Utilities companies are installing smart meters across whole communities, says Andy Peers of MDS. Families are investing in remote monitoring of their loved ones. And production lines are being optimised with data connected in real time to enterprise resource planning. Plus, a raft of additional new business models specifically predicated on these technologies is emerging; for example, the ability to price car insurance or hire fees on the basis of the customer’s driving.
The operators’ role in IoT
The role of operators in this new world is challenging; not only because they must jostle for position with technology businesses and marketers/owners of the customer relationship, but also because mobile connectivity is a requirement for only part of the market. Many connected factories, for example, will require nothing more than Wi-Fi. Operators will be frozen out of part of the IoT market – even though they may well be responsible for the control device we will all own: our mobile phones.
They must therefore vigorously defend their territory in markets where they do participate by becoming the platform of choice for mobile-enabled IoT delivery, particularly to enterprise. This comes with plenty of advantages. Telcos already understand many of the key mechanics, for example, delivery of GSM services at scale, and with QoS built into the channel.
A service-agnostic platform approach is low-risk: the resellers and systems integrators with vertical specialisms (at the very least, consumer vs.
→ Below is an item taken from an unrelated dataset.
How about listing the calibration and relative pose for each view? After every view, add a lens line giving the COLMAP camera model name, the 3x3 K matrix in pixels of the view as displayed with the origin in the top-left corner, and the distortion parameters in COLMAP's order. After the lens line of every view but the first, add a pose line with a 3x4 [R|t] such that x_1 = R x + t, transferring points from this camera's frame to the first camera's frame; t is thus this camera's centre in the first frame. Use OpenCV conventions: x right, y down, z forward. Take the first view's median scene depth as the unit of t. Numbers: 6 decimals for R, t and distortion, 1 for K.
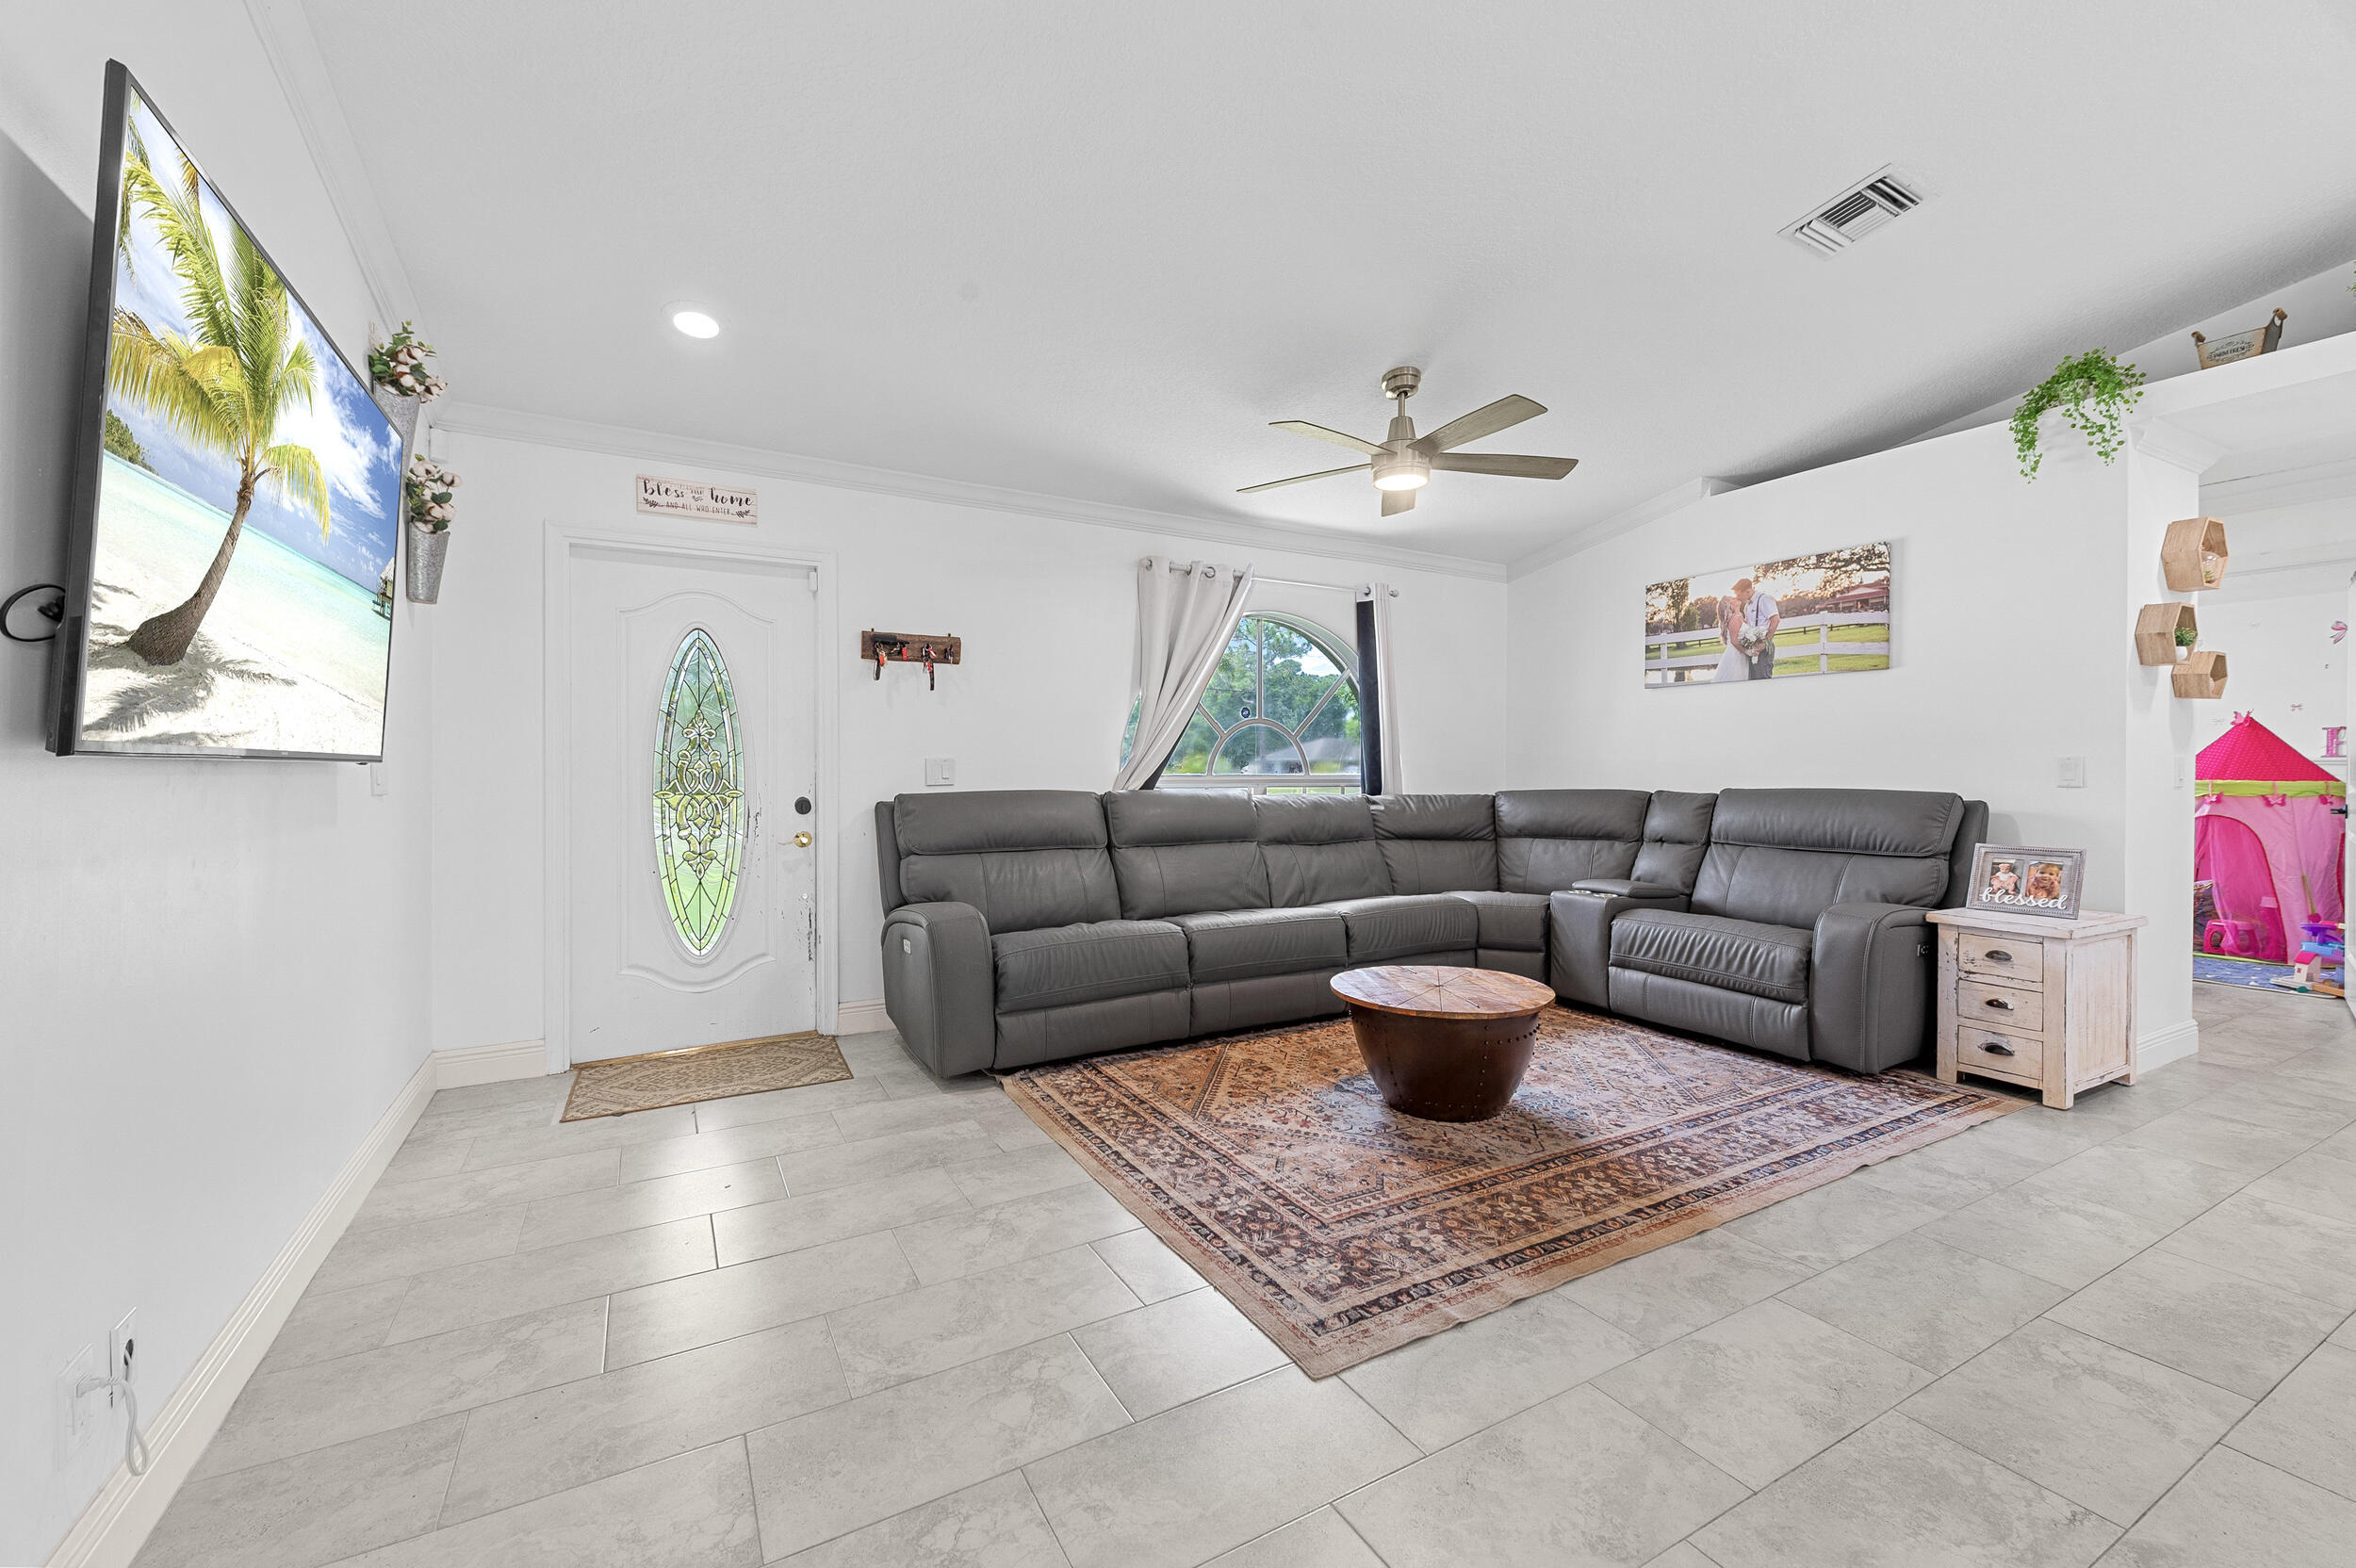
lens RADIAL K [[934.0, 0, 1170.8], [0, 934.0, 786.9], [0, 0, 1]] dist [0.012074, -0.000026]
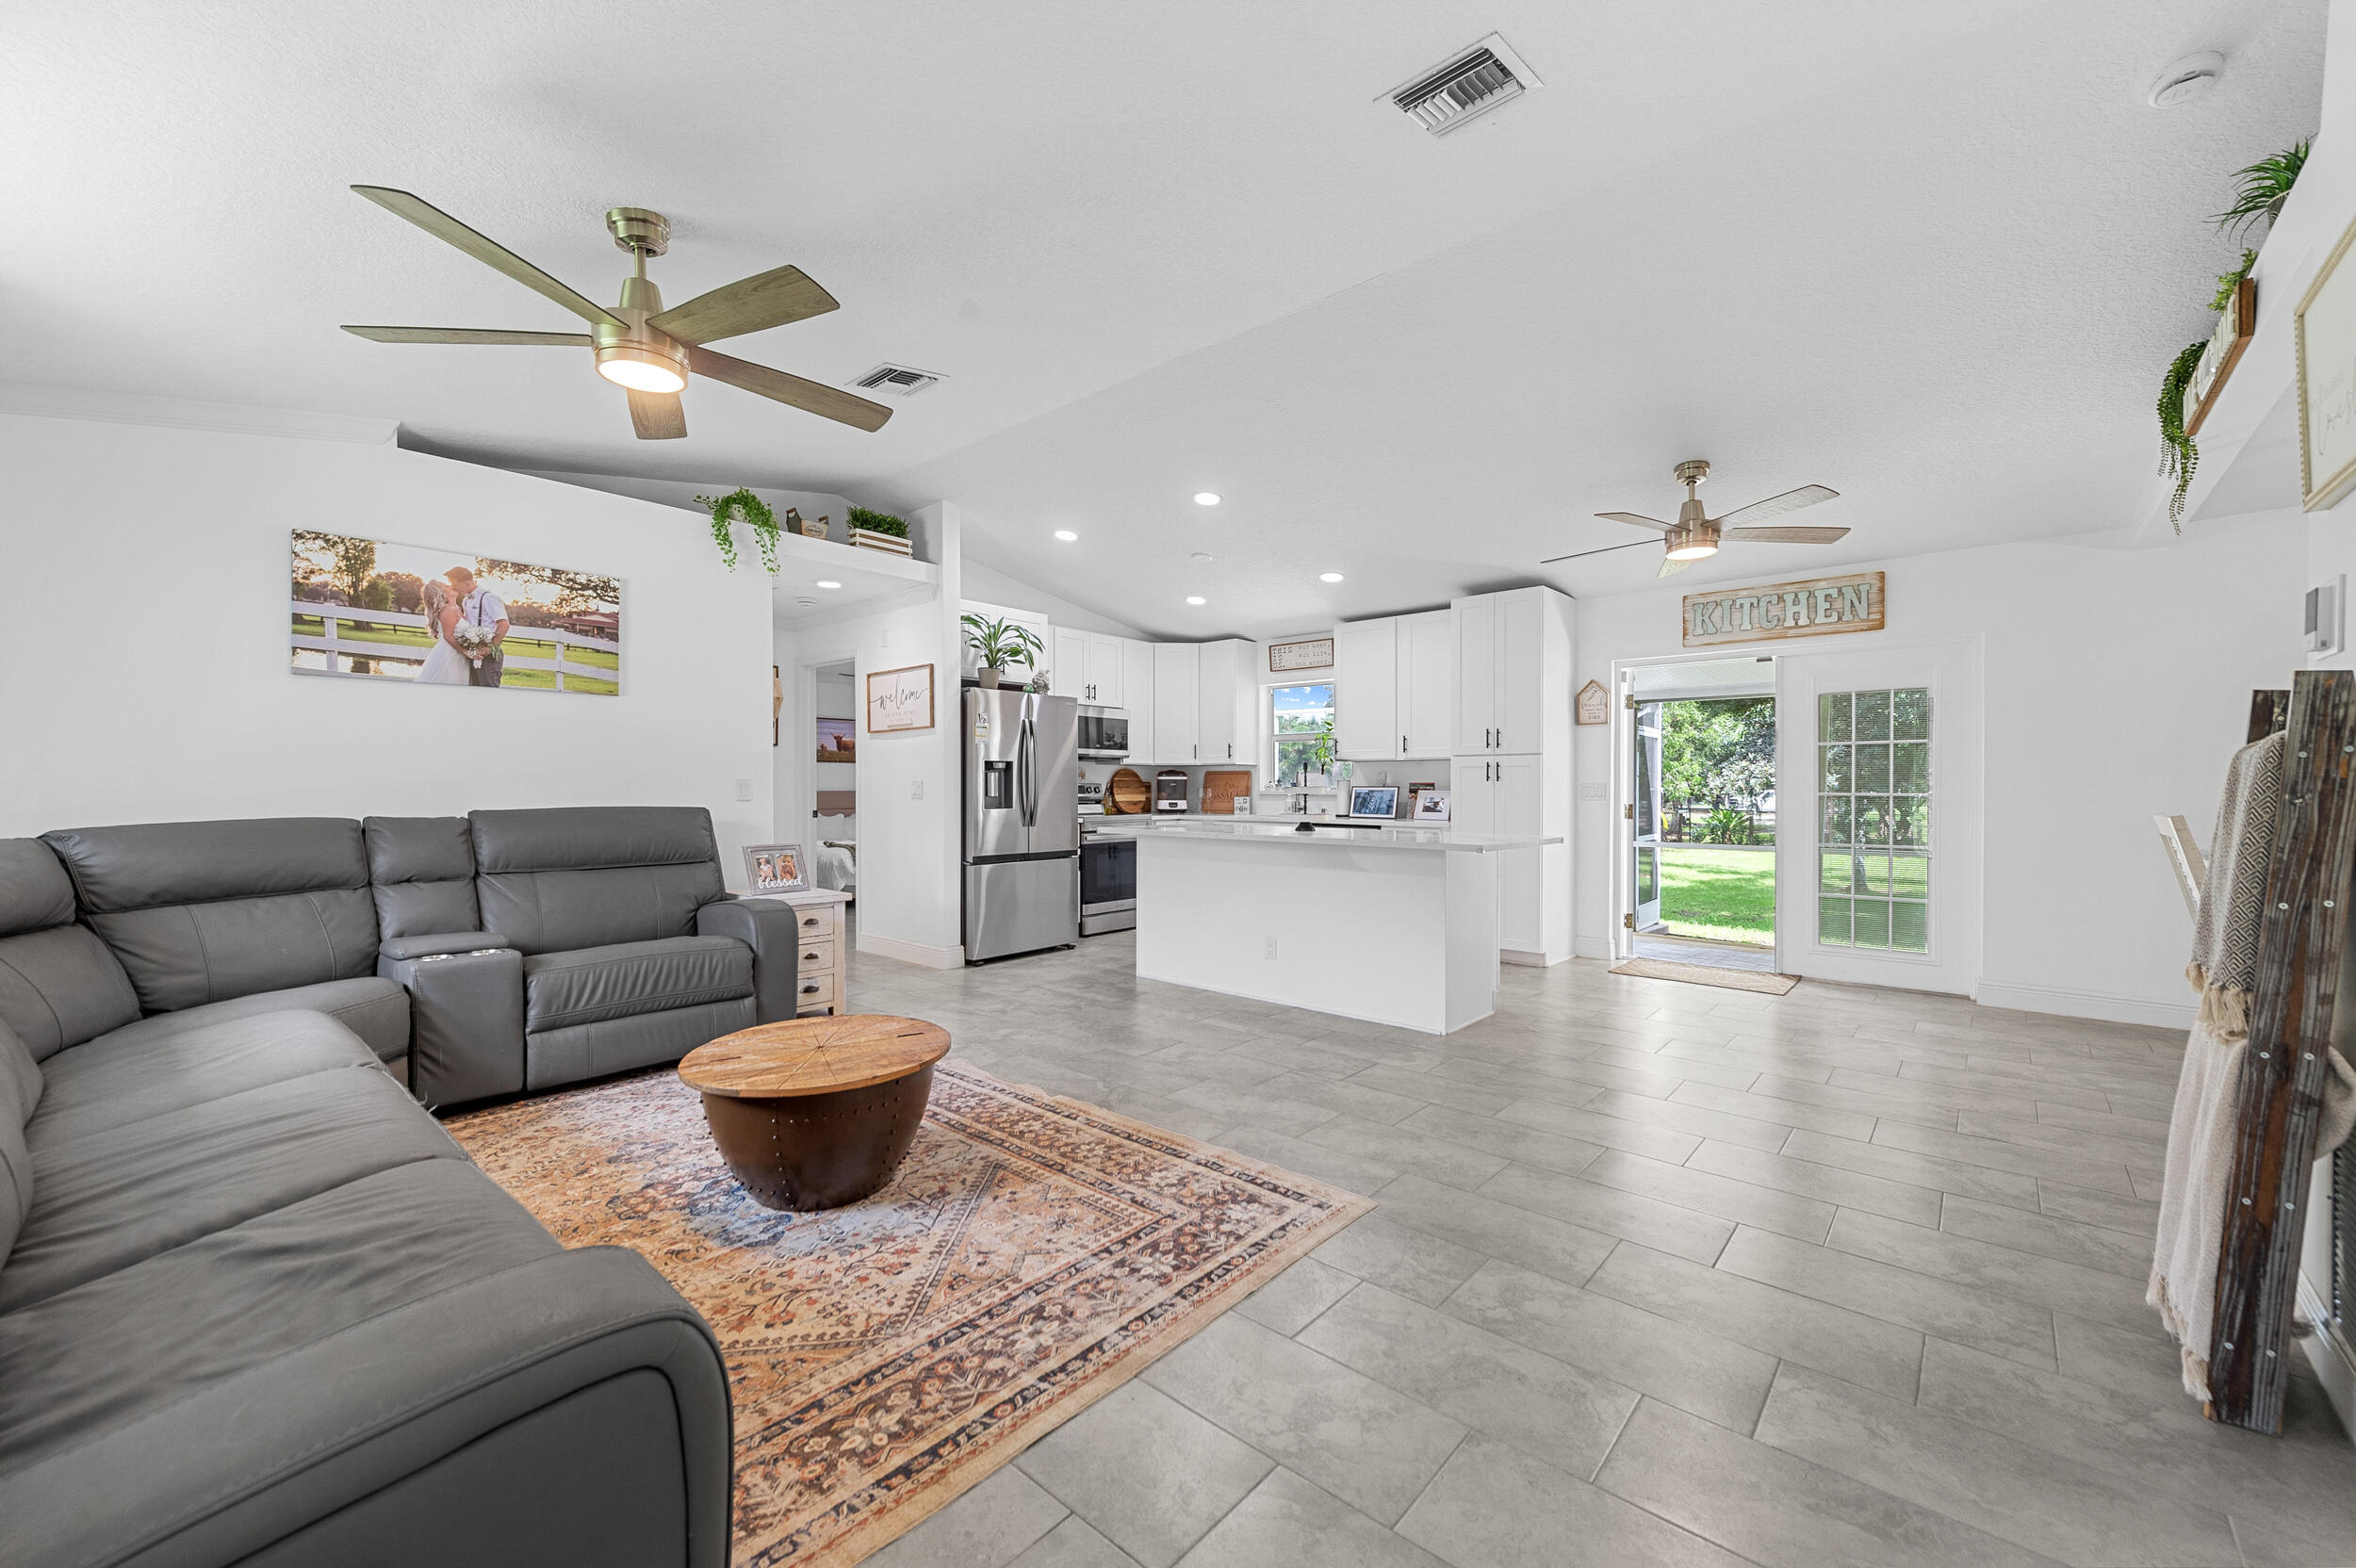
lens RADIAL K [[934.0, 0, 1170.8], [0, 934.0, 786.9], [0, 0, 1]] dist [0.012074, -0.000026]
pose [[-0.338654, -0.001737, 0.940909, -0.620945], [0.017809, 0.999807, 0.008255, -0.022385], [-0.940742, 0.019552, -0.338558, 0.996753]]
B2B) take all the commercial risk of marketing and delivery. These service creators, meanwhile, get the cloud-style ‘IoT as a service’ benefits from their operator partner: scalability of service, resilience and reliability.
Maintaining market position
That said, smart operators will still have to augment their IoT service layer. To maintain market position as the IoT sector explodes will require more innovation than can be accommodated in the legacy infrastructure – and corresponding legacy governance architecture – burdening most operators today.
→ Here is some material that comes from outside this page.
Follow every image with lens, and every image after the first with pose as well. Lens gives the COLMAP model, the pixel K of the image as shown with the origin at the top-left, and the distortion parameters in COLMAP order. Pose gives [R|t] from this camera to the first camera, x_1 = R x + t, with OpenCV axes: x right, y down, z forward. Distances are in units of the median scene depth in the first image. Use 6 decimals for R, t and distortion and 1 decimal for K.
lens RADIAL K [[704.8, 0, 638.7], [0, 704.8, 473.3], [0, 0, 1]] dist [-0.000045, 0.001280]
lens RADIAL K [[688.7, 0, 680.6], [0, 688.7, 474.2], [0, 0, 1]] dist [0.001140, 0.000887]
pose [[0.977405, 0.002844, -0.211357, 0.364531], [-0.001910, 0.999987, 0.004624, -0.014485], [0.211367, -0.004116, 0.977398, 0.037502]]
These new platforms will need value-add elements applicable across the IoT service delivery cycle, from management and analytics dashboards to infrastructure prioritisation and ‘fast lanes’, and the ability to ‘bill on behalf of’ with smart options like subscriptions, extras-onto-bills, real-time variable pricing etc. Achieving this while there are so many unknowns in the sector demands a partner ecosystem in which operators must work with enterprise to refine needs and opportunities, and with managed services partners to maximise the offer and build in agility to reduce operational risk.
The alternative to developing a platform is to go one step further with the moonshot of offering services direct to the customer; after all, many operators have plenty of consumer-facing experience. They own a billing relationship with, in some cases, millions of customers.
Partner network support
Whilst this may seem an attractive proposition of virtually unlimited opportunity, the risks are much greater too. IoT is an emerging industry in which participants have not found their niches. Products and services are not well validated by hard experience. And this is also, crucially, a business in which devices will be critical – and that demands deep pockets.
It’s no surprise that Nest required a piggyback from Google to truly get off the ground. Operators seeking direct engagement will need the same accelerated development support from a partner network; not only horizontally via managed services providers but also the bespoke vertical integrations required to meet target sector needs.
As the market settles, specific areas of interest will no doubt become apparent, particularly in the consumer space. It is well within an operator’s abilities to badge up a bundle of services and sell them directly. We should expect, for example, to see a complete ‘Smart Home’ (security, utilities optimisation, pet monitoring etc.) package on offer by 2020.
Where to reap the rewards
Until then, however, operators must back many horses – and those which do so successfully will be rewarded. Particularly in the early years, operators have a key role in stepping up to support the ecosystem where it is weak; rating and billing being good examples. Supporting start-ups with a resilient platform will yield commercial benefits for years to come and protect the operator’s position and investment as the IoT sector develops.
The author of this blog is Andy Peers, director of Services Strategy at MDS.